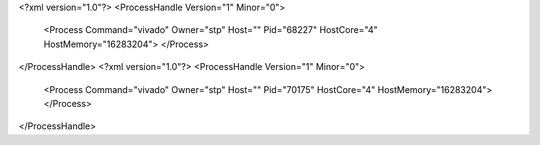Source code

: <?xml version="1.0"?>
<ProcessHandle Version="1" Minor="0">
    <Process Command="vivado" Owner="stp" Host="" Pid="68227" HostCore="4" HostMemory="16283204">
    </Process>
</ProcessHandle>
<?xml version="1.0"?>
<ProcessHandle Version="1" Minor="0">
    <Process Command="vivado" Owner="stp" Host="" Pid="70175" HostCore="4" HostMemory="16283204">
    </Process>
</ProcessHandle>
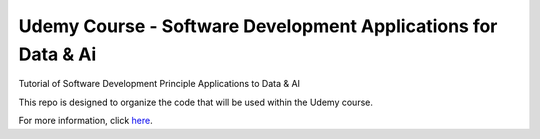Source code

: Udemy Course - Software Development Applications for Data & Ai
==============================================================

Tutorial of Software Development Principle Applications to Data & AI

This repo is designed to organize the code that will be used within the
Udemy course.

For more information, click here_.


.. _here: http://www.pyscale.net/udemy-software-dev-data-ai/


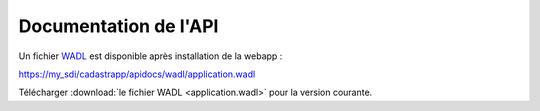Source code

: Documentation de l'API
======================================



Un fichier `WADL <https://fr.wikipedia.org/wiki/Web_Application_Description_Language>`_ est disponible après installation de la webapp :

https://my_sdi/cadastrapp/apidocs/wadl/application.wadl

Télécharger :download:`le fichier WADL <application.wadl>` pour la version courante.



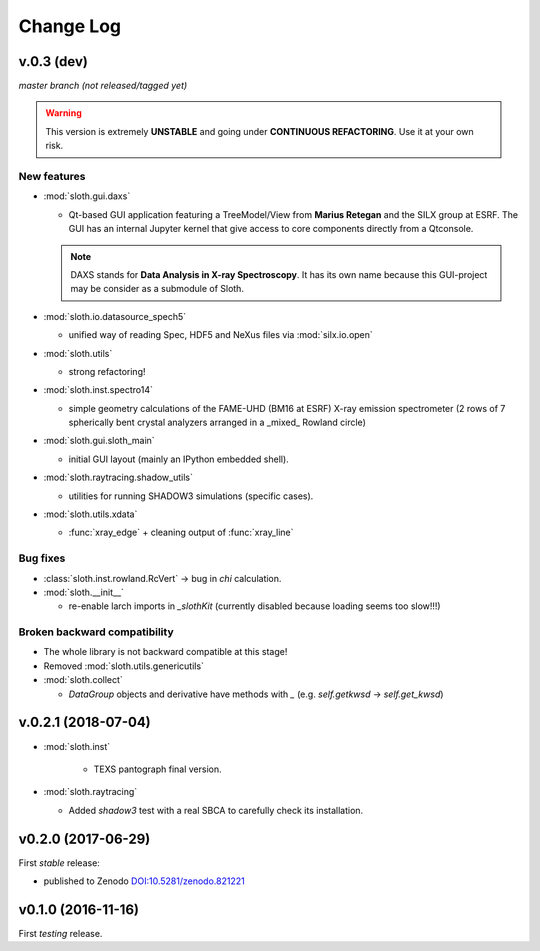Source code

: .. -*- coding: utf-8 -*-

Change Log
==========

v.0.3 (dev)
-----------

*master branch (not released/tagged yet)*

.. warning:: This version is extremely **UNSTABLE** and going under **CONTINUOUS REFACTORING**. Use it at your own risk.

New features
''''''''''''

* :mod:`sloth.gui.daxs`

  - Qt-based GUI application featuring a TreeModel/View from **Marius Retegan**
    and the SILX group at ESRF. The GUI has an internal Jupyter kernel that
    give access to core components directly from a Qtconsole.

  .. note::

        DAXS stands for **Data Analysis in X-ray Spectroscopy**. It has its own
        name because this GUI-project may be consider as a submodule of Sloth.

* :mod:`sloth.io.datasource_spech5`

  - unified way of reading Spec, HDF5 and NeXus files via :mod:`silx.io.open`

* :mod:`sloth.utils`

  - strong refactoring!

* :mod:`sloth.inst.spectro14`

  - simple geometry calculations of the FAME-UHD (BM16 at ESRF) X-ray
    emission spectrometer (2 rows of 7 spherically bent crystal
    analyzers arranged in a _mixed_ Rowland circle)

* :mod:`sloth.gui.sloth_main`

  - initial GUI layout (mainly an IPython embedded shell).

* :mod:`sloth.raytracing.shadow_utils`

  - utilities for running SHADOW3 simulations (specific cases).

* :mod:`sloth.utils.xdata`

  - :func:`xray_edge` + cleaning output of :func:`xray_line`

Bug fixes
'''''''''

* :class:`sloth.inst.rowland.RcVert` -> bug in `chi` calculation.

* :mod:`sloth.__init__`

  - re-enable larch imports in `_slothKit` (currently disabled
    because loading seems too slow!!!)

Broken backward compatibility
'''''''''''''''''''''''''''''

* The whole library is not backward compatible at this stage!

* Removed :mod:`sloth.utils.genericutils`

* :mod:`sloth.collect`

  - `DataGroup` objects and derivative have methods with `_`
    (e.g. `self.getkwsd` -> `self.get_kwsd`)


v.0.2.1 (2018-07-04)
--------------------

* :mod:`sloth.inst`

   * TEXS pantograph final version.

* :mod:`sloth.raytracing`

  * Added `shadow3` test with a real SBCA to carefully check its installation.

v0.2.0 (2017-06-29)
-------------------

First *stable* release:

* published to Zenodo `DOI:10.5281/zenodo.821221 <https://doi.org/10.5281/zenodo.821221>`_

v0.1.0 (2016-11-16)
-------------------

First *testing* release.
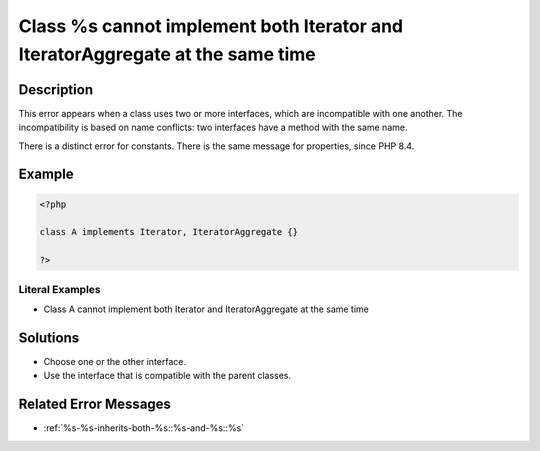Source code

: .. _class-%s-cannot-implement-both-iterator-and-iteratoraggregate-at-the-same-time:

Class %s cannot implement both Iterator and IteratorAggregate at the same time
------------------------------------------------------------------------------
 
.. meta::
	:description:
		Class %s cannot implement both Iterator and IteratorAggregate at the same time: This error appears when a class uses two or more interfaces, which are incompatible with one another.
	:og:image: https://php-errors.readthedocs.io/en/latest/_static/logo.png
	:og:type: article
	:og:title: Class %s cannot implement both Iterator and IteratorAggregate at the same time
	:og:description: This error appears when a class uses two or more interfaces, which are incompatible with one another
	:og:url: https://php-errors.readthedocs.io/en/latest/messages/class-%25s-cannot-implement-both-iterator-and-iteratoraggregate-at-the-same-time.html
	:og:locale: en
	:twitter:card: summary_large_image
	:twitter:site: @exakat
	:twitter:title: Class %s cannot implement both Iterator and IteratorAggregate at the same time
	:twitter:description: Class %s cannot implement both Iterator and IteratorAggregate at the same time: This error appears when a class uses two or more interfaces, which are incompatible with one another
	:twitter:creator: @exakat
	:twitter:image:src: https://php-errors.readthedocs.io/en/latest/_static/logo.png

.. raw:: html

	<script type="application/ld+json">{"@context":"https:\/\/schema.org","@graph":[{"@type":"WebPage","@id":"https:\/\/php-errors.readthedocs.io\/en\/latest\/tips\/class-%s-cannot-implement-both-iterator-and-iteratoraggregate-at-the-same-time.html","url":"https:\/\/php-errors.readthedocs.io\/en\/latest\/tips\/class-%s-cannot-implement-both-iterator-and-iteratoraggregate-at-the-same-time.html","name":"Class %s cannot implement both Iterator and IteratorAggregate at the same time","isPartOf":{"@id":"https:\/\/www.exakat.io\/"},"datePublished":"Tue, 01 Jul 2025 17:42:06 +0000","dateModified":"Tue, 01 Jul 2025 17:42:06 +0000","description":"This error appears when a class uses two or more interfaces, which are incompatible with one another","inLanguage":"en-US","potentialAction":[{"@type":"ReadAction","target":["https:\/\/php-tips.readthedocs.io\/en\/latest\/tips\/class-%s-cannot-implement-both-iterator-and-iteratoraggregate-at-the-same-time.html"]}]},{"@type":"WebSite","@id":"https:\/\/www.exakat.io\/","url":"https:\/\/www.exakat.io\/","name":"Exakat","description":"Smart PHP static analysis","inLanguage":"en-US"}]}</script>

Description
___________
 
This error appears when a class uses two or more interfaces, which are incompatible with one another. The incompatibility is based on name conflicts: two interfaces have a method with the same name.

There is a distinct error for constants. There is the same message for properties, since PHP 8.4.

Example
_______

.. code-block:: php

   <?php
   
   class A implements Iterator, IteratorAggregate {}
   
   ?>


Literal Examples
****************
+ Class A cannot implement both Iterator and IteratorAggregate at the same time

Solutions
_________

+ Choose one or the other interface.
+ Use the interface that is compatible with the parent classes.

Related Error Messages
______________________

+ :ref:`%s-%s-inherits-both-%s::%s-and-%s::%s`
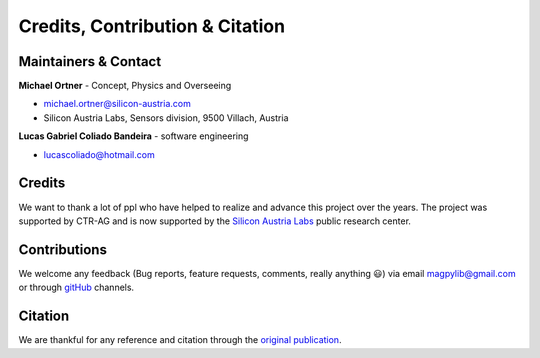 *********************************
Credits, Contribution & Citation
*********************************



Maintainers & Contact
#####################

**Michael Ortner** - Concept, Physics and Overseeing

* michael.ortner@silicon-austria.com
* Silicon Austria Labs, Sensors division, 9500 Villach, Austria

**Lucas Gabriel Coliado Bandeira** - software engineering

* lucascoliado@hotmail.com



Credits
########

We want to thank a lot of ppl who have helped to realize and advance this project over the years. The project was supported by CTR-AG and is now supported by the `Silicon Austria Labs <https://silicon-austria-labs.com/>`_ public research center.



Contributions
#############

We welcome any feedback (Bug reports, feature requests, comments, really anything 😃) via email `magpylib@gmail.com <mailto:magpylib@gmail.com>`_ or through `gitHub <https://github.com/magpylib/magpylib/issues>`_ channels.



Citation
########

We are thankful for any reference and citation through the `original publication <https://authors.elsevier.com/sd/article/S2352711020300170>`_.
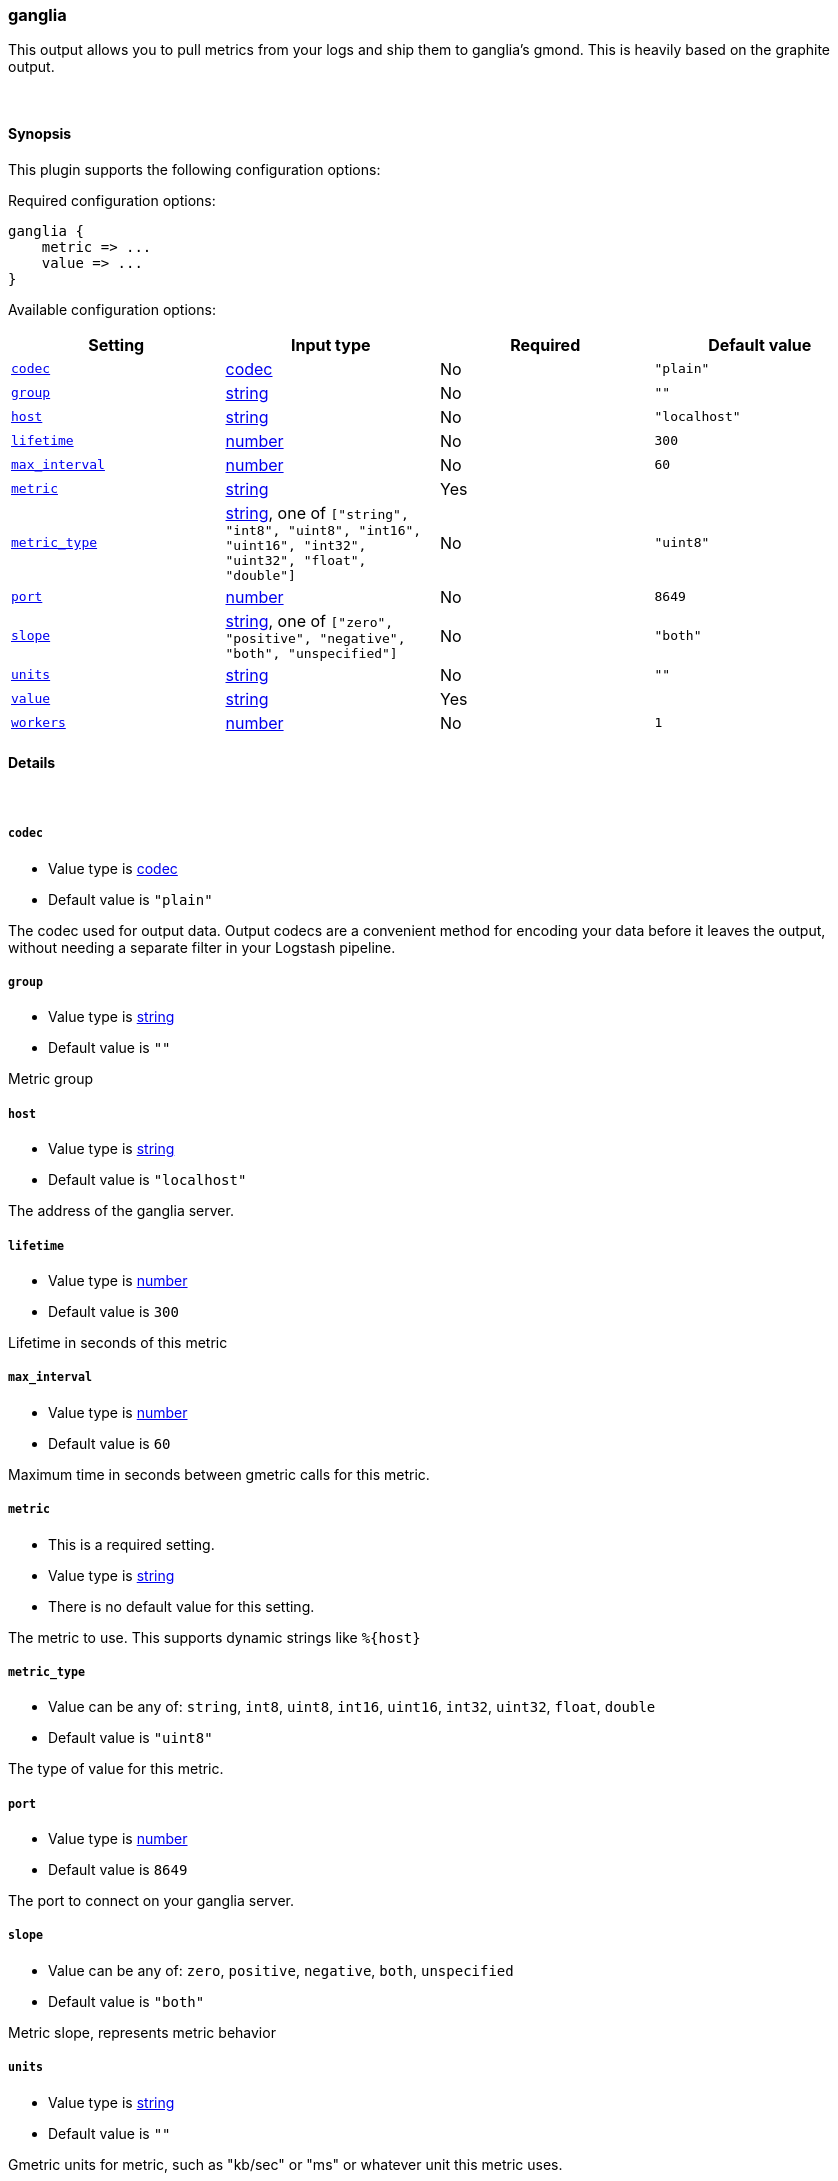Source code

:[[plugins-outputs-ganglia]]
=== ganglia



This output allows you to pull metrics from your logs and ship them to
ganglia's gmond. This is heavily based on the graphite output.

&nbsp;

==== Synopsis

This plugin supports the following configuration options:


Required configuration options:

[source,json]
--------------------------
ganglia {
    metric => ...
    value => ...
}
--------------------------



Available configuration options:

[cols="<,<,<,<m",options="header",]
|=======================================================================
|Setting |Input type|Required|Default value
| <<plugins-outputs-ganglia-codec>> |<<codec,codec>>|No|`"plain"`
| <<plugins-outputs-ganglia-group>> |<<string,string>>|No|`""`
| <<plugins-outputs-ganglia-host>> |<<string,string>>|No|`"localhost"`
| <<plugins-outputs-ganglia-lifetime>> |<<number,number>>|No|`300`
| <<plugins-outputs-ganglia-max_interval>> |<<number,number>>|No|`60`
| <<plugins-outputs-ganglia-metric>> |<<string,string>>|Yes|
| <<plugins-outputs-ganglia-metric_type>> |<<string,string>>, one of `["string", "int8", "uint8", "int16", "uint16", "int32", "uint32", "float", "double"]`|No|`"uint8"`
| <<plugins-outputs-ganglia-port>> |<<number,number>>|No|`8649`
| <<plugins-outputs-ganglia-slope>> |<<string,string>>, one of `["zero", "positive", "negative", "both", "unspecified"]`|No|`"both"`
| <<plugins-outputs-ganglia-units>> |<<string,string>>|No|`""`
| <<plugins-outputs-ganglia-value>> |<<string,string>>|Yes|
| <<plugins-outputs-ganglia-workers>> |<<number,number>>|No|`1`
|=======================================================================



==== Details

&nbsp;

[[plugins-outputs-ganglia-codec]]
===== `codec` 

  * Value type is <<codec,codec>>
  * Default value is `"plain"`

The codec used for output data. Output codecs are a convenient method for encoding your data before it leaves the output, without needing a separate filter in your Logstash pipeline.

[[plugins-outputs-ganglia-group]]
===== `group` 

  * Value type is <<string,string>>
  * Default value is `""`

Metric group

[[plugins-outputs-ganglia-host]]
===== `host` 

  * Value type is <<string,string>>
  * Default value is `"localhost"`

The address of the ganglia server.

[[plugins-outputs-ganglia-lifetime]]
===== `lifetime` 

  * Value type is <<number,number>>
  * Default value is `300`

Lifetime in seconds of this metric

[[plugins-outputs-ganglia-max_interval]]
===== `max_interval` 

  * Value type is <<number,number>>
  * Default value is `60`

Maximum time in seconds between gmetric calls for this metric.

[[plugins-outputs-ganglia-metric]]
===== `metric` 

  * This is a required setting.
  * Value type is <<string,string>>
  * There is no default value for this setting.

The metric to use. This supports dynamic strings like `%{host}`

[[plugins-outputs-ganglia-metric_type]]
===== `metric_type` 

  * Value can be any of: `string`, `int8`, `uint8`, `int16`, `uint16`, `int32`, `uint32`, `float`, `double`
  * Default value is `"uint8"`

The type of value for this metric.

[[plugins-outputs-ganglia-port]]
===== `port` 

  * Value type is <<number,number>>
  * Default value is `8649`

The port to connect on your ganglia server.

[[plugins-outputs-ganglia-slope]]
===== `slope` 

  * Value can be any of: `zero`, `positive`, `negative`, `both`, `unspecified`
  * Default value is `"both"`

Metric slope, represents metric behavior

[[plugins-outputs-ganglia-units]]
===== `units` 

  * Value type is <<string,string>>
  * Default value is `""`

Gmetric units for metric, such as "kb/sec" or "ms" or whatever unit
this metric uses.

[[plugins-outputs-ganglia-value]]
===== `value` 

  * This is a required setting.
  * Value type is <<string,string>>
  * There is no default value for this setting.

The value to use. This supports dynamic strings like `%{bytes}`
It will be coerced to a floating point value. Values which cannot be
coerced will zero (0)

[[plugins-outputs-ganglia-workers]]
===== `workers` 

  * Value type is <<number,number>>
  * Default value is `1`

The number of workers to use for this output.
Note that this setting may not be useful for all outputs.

### ACTIVITY:
Tally the lines in the records above that contain the word "Command". Write the number and nothing else.

### RESULT OF THIS TASK:
2